The challenges of data management begin the moment data is collected. In the case of a large-scale streaming sensor network, do we save all the data–potentially billions of samples–or just time-windowed statistical summaries? What implications do these decisions have on our ability to use the data effectively in downstream analyses? In a high-throughput imaging experiment, how should the data be stored to be most effectively used by image processing software? In all cases, we wrestle with what metadata to record so that data is correctly interpreted and its provenance captured. Working effectively with data sets requires knowledge and understanding of databases and data management strategies.
Chemical engineering is an ideal environment to deploy Data Science methodologies. For example, chemical plants are highly automated settings in which sensor networks provide continuous streams of data. However, traditional model predictive control techniques often fail due to process complexity or a mismatch between the speed of computation and the response rate required for high performance.
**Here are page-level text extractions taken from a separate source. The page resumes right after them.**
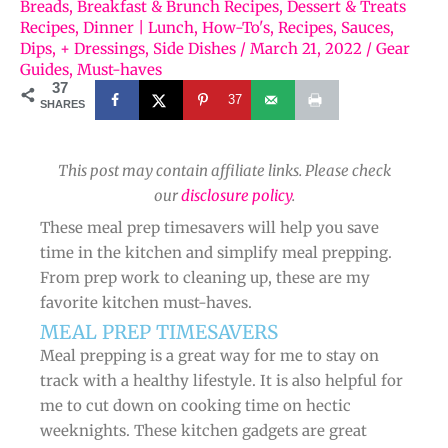
Breads
,
Breakfast & Brunch Recipes
,
Dessert & Treats
Recipes
,
Dinner | Lunch
,
How-To's
,
Recipes
,
Sauces,
Dips, + Dressings
,
Side Dishes
/
March 21, 2022
/
Gear
Guides
,
Must-haves
37
37
SHARES
This post may contain affiliate links. Please check
our
disclosure policy
.
These meal prep timesavers will help you save
time in the kitchen and simplify meal prepping.
From prep work to cleaning up, these are my
favorite kitchen must-haves.
MEAL PREP TIMESAVERS
Meal prepping is a great way for me to stay on
track with a healthy lifestyle. It is also helpful for
me to cut down on cooking time on hectic
weeknights. These kitchen gadgets are great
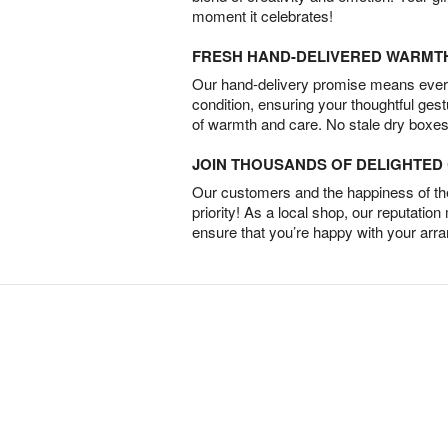
moment it celebrates!
FRESH HAND-DELIVERED WARMT
Our hand-delivery promise means every
condition, ensuring your thoughtful ges
of warmth and care. No stale dry boxes
JOIN THOUSANDS OF DELIGHTE
Our customers and the happiness of thei
priority! As a local shop, our reputation
ensure that you’re happy with your arr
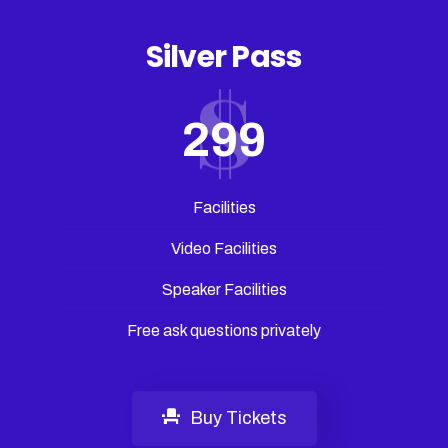
Silver Pass
299
Facilities
Video Facilities
Speaker Facilities
Free ask questions privately
Buy Tickets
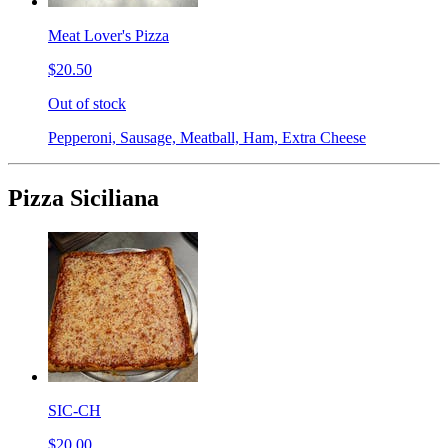
Meat Lover's Pizza
$20.50
Out of stock
Pepperoni, Sausage, Meatball, Ham, Extra Cheese
Pizza Siciliana
SIC-CH
$20.00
In such instances, Machine Learning methods can be used to learn process control rules with a high level of accuracy and millisecond run times.
Machine Learning is often broken down into supervised and unsupervised. In supervised learning, a model designed to predict the behavior of a system is trained with data labeled by domain experts and careful experimental design. For example, to identify order or disorder in a microscopy image, a Machine Learning model may be trained with hundreds of labeled images. Unsupervised learning does not have the benefit of labels and tries to discover meaningful relationships and structures within the data. An example would be the clustering of gene expression data to design an industrial microbe that produces massive amounts of a commercially valuable compound.
Data Science is equally powerful when applied to hybrid pipelines that couple high-throughput characterization experiments to data driven modeling. These pipelines tend to be “virtuous design-build-test cycles” where experimental data are used for model building, models are used to design experiments that test model accuracy, and results are fed back into models. With this cycle repeating until the model is accurate, it becomes possible to create new materials or medicines with unique properties.
Finally, statistics and visualization play important roles in Data Science. A rigorous knowledge of statistics, including probability distributions and hypothesis testing, are important to high quality experimental design that will yield valid and reproducible results. Statistics also plays a vital role in mean-time-between-failure analysis and other production floor associated concepts. In the case of visualization, when data contain thousands of variables across millions of observations, we have go beyond scatterplots to convey the stories in our data to stakeholders and peers.
Building on our leadership position in graduate Data Science training (see accompanying articles), we are developing curricula and enhanced experimental facilities at the undergraduate level. Students will continue to learn how to design statistically rigorous experiments, but will do so in a high-throughput setting. The large datasets they will generate will then be used for Data Science coursework, such as process modeling and control with Machine Learning techniques.
These future chemical engineers will be poised to dive into a data-rich future to generate new knowledge and solutions for our changing world.